I used a 2 inch steel pulley for the drive and a 3 inch steel pulley for the auger. Do not use the fractional die cast zinc pulleys they are not made to stand up to the power of a small gasoline engine. Yes, installing a larger bottom friction disk pulley will slow down the speed of the snowblower and give you more useful blowing speeds. With the original 6 inch bottom pulley it was much faster than with the new 8.5 inch bottom pulley. It is just a bit faster than when it had the Tecumseh but the results speak for it self with the more powerful engine


Mtd Yardmachine 5/22 repower with Harbor Freight ...


----------



## Toro-8-2-4

Gusto. Nice video. That looks like about 10 inches of snow.

In the video what position was the speed selector on?... And was the lower pulley the OEM or did you have the larger pulley installed at that time?

I found a cast iron 1.75" diameter pulley but it is for a 1/2" wide belt. This will slow it down another 12.5%. I am not sure if the lower pulley will accept the 1/2" belt.


----------



## GustoGuy

Toro-8-2-4 said:


> Gusto. Nice video. That looks like about 10 inches of snow.
> 
> In the video what position was the speed selector on?... And was the lower pulley the OEM or did you have the larger pulley installed at that time?
> 
> I found a cast iron 1.75" diameter pulley but it is for a 1/2" wide belt. This will slow it down another 12.5%. I am not sure if the lower pulley will accept the 1/2" belt.

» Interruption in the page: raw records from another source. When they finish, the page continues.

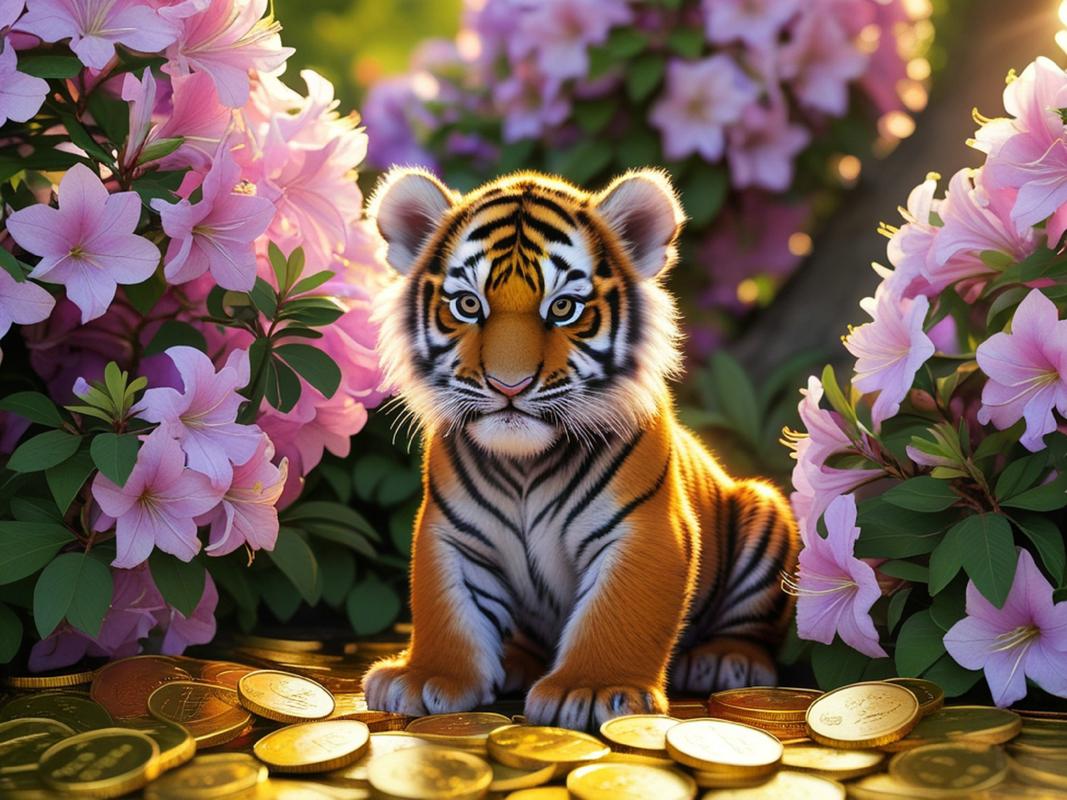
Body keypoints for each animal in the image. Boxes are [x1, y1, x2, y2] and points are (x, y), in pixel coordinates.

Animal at [361, 166, 800, 731]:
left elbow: (616, 612)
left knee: (749, 625)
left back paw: (726, 659)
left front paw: (591, 690)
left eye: (564, 308)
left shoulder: (643, 529)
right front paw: (423, 678)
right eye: (468, 305)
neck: (525, 466)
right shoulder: (451, 534)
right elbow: (446, 608)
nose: (508, 385)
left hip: (763, 510)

About 11 inches of snow. I like that the snow flys 40 feet now all the way into the other yard

Lowest speed. 5th is a pretty fast walk with the Predator 212cc. I bought a larger pulley. But it is 1/4 inch wide belt friction disk and the power of the Predator chews it up with in 1 season. I will be replacing it with a 3/8th inch belt lower pulley friction plate before the snow flys. I feel that it will handle the output of the Predator engine better than the thinner belt and I will get more life out of it.


----------



## Toro-8-2-4

Got it. The 8.5" pulley friction plate that was described in one of the earlier posts was MTD P/N 65604025A. Is this the plate that took a 1/4" wide belt that you will be replacing? If so, can you share the P/N of the replacement that can accept the 3/8" wide belt.

Thanks.


----------



## GustoGuy

Toro-8-2-4 said:


> Got it. The 8.5" pulley friction plate that was described in one of the earlier posts was MTD P/N 65604025A. Is this the plate that took a 1/4" wide belt that you will be replacing? If so, can you share the P/N of the replacement that can accept the 3/8" wide belt.
> 
> Thanks.


 I seen this one on ebay can take a 3/8 inch wide belt which will be stiffer and should be much less likely to break down like the 1/4 inch belt


----------



## Toro-8-2-4

Good find Gusto!
Just a thought.....
Are you sure the shaft size is compatible. Just from scaling off the photo I am guessing it is 5/8. Also has a flat on it.


----------



## Grunt

Toro-8-2-4 said:


> Good find Gusto!
> Just a thought.....
> Are you sure the shaft size is compatible. Just from scaling off the photo I am guessing it is 5/8. Also has a flat on it.


I don't think this is the correct picture. Looks like, and is described as, friction drive disc, not a pulley.


----------



## GustoGuy

Toro-8-2-4 said:


> Good find Gusto!
> Just a thought.....
> Are you sure the shaft size is compatible. Just from scaling off the photo I am guessing it is 5/8. Also has a flat on it.


There is a v-belt groove that runs along the outside perimeter of the friction disk. You just can't see it in the picture. Other views of the friction disk shows the v-belt groove


----------



## Toro-8-2-4

I understand that there is a v belt groove on the out side diameter.
Here is another view.

Snowblower friction disc | 656-04055 | SearsPartsDirect


I am wondering if the shaft that is pressed in to the bearing will be a drop in installation with most MTD's It mounts into the pivot plate. I need to refresh my memory as to how it connects on my machine. It is another consideration to be aware of. Still .....a good find!


----------



## Grunt

GustoGuy said:


> There is a v-belt groove that runs along the outside perimeter of the friction disk. You just can't see it in the picture. Other views of the friction disk shows the v-belt groove


I apologize for my ignorance of the part described.


----------